Ans: ‘Xhoixobote Dhemalite’ (Rainbow Fields) is my ode to my childhood. I grew up in the burning Assam of 1980s and as a child had to witness many things which ideally a child shouldn’t… ‘If we say we don’t own this world but borrowed it from our children, then what kind of world are we leaving behind for them?’ -time and again, I used to be troubled by this question. And when Mou came to our life and made me a father, I realized that if I need to look at her eyes un-flinched, I need to address this question. And Xhoixobote Dhemalite (Rainbow Fields) was born. This is not to say that I believe making a film will change the world, but again giving up is not an option…
The film has done very well everywhere it played outside Assam. It ran in packed houses in Mumbai, Bangalore &Navi Mumbai. In Kolkata’s Nandan it had played for two weeks. In fact I once got a call from Nandan, where the projectionist told me that after the day’s screening there was spontaneous clapping and standing ovation by the audience. In a special screening it happens at times, but to get it in a regular commercial screening – I felt it to be something special… The film also happens to be the first Assamese Film to release theatrically in the US, getting very good response. Unfortunately, the only place the film didn’t manage to get a proper run was in Assam, due to circumstances beyond our control… For me, it is like a mission unaccomplished… That is the reason behind this second coming.
- Did you face any challenges while making the film?

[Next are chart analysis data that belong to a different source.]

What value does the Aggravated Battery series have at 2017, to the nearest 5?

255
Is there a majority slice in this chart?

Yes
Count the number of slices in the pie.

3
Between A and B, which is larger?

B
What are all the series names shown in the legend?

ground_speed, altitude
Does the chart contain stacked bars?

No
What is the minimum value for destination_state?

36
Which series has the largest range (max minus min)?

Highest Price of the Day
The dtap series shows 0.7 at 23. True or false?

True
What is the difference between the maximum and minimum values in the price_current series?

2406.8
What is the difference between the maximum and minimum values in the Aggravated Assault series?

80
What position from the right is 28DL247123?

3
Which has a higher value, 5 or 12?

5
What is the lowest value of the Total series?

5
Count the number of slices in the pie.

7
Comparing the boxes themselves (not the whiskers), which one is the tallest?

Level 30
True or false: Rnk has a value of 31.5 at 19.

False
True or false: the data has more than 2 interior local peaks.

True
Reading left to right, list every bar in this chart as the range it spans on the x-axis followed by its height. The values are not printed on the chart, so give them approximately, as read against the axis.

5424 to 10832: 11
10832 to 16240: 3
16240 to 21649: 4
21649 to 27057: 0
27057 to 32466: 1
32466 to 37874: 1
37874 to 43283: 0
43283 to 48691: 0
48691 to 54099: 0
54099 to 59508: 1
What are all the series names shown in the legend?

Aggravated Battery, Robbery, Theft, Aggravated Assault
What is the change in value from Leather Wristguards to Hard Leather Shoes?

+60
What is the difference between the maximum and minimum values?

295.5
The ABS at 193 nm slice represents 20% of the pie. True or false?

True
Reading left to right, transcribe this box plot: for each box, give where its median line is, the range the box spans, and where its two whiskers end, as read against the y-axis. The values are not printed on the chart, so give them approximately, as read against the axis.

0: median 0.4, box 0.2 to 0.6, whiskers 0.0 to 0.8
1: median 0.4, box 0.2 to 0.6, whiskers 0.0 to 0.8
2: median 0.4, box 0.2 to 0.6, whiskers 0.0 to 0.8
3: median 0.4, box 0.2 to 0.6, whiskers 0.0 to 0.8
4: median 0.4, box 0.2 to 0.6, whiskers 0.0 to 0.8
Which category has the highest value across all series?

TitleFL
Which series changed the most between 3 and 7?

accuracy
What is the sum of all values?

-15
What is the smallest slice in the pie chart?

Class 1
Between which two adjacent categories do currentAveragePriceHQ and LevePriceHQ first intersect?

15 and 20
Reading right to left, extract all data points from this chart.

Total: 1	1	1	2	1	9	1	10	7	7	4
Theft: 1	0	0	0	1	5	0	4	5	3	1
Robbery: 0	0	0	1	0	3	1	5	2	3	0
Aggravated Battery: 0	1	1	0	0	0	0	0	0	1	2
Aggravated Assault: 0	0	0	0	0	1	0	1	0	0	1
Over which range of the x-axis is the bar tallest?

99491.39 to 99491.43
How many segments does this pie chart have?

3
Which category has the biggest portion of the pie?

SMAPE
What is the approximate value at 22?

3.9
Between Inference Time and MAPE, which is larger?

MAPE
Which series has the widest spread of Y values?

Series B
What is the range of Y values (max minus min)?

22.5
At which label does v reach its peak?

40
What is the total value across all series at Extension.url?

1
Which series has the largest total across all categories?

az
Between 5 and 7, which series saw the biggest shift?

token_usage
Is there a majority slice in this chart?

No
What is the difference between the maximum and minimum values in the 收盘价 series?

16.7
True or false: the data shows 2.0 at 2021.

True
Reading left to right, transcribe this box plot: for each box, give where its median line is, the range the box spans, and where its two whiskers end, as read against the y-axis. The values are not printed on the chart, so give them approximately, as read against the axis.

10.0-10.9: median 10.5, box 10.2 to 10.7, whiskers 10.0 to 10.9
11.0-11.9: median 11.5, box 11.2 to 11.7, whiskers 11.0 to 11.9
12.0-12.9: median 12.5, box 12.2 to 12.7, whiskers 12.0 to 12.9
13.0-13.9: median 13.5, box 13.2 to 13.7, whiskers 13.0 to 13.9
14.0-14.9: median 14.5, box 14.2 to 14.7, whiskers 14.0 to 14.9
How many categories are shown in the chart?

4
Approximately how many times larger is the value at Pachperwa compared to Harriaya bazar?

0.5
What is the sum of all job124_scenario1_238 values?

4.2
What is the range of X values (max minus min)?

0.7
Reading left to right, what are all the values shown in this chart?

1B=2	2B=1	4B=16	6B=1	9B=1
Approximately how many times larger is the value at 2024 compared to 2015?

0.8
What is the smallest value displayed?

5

Ans: When I was planning for my feature film ‘Xhoixobote Dhemalite’ (Rainbow fields), there was no sequence with rain that was inbuilt in the script. But when you are planning to shoot a film in Assam starting from the third week of April, obviously you have to factor in rain as an uninvited guest who is going to visit you unannounced sometime or the other. We were prepared to greet rain with an open mind… or so we thought. We were ready to face the rain… or so we thought! It started in the second half of the first day’s shoot. And continued, for the next three days or so. Forget shooting, it was a challenge to take a few steps outside, even with the umbrellas. Being a ‘smart planner’, I had planned maximum outdoor sequence in the first week of the shooting schedule. ‘After all, chances of rain progressively increases as we move near to the monsoon’ – was my ‘smart reasoning’. And accordingly, the indoor locations of the film was planned for the second week of the shoot and was under construction keeping that deadline in mind – so there was no scope of moving indoor to utilize the time… The combined consequences of all these factors resulted in us being almost 25% behind schedule in the first week itself (of the total 20 days of shooting schedule)!
But just when I thought that I had enough of playing God and would have to re-work the script to make concession for the fury of nature, Mother Nature decided to show us her kinder side… In an eerie way, it started raining at night and stopped at the crack of dawn – just in time for our shoot to start on schedule in the morning…with a newly bathed, fresh earth to welcome us, almost every day!
- Please tell us a bit about your immediate family.
Ans: We are a family of 3. My wife Pallavi is an editor. Both ‘Guns & Guitars’ and ‘Xhoixobote Dhemalite’ has been edited by her. She also does production design for my films. And the centre of our universe is our five-year old daughter Mou (Hiya).